[Stored items]
============

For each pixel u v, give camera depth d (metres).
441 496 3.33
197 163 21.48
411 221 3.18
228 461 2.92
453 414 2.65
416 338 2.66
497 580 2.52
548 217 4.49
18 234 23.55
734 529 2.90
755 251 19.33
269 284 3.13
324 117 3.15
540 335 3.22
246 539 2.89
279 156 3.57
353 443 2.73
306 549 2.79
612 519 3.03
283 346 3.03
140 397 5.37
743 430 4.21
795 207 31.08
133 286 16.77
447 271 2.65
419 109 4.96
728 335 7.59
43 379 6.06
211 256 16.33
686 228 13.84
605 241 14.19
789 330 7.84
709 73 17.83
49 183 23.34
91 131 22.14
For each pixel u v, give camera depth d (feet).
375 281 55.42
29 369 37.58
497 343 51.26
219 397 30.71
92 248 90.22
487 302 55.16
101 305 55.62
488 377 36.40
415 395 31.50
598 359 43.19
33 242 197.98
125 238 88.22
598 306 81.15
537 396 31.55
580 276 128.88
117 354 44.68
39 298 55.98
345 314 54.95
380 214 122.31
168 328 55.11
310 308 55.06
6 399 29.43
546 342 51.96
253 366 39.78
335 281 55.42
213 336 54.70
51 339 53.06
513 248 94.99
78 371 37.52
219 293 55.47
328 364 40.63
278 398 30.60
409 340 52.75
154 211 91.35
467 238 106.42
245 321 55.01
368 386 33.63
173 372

============

- _What needs to be done_:
Out of the entries above, write out only the lines between the line holding "580 276 128.88" and the line holding "154 211 91.35", inclusive, each exactly as given.

- _Response to this task_:
580 276 128.88
117 354 44.68
39 298 55.98
345 314 54.95
380 214 122.31
168 328 55.11
310 308 55.06
6 399 29.43
546 342 51.96
253 366 39.78
335 281 55.42
213 336 54.70
51 339 53.06
513 248 94.99
78 371 37.52
219 293 55.47
328 364 40.63
278 398 30.60
409 340 52.75
154 211 91.35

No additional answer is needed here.